* _Supplied text_:
The present disclosure relates to a semiconductor device including a semiconductor element.

Various configurations of semiconductor devices have been proposed. As an example of a conventional semiconductor device, the semiconductor device includes a semiconductor element, a plurality of leads, a conductive metal plate (hereinafter, referred to as a “strap member”), and a sealing resin. The semiconductor element is electrically connected to each of the plurality of leads, and is electrically connected to one of the plurality of leads via the strap member. The strap member is bonded so as to cover almost the entire surface of an electrode formed on an upper surface of the semiconductor element. The sealing resin covers the semiconductor element, part of the plurality of leads, and the strap member.

In the conventional semiconductor device, the thermal expansion coefficients of the strap member and the semiconductor element are not necessarily equal. Therefore, thermal stress caused by a difference in the thermal expansion coefficients is generated in a region where the strap member and the semiconductor element are bonded, and the semiconductor element may be damaged. Thus, there is a possibility that the reliability of the semiconductor device is deteriorated.

Some embodiments of the present disclosure provide a semiconductor device with improved reliability.

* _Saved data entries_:
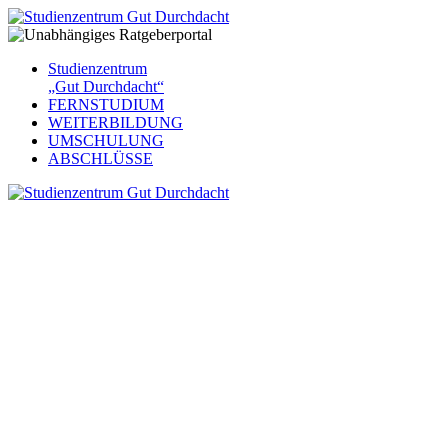
Studienzentrum
„Gut Durchdacht“
FERNSTUDIUM
WEITERBILDUNG
UMSCHULUNG
ABSCHLÜSSE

* _Task to carry out_: Write a continuation of the passage on semiconductor device reliability, beginning immediately after its last sentence. The records were drawn from a separate source.

* _Exercise result_:
According to one embodiment of the present disclosure, there is provided a semiconductor device, including: a semiconductor element which includes an element main surface and an element rear surface that face opposite sides in a thickness direction and in which a first electrode and a second electrode are formed on the element main surface; a first conductive member electrically connected to the first electrode; a second conductive member electrically connected to the second electrode; and a sealing resin configured to cover part of the first conductive member, part of the second conductive member, and the semiconductor element, wherein the first conductive member includes a first pad part overlapping with the semiconductor element as viewed in the thickness direction, and wherein the first pad part includes: a bonding surface bonded to the first electrode; a first pad main surface facing a direction opposite to the bonding surface in the thickness direction; and a non-bonding portion which includes an inner surface extending from the bonding surface toward the first pad main surface and is not bonded to the first electrode.

According to one embodiment of the present disclosure, the second electrode includes: a pad electrode portion to which the second conductive member is bonded; and a finger electrode portion for reducing an internal resistance of the second electrode, and the non-bonding portion is configured to overlap with the finger electrode portion as viewed in the thickness direction.

According to one embodiment of the present disclosure, the semiconductor element includes an insulating film configured to cover the finger electrode portion.

According to one embodiment of the present disclosure, the semiconductor element is 0.05 to 0.3 mm square as viewed in the thickness direction.

According to one embodiment of the present disclosure, the first conductive member further includes: a first exposure part protruding from the sealing resin as viewed in the thickness direction; and a first connection part which is covered with the sealing resin and is connected to the first pad part and the first exposure part.

According to one embodiment of the present disclosure, the first exposure part includes: a first bent part which is connected to the first connection part and is bent in the thickness direction; and a first terminal part connected to the first bent part.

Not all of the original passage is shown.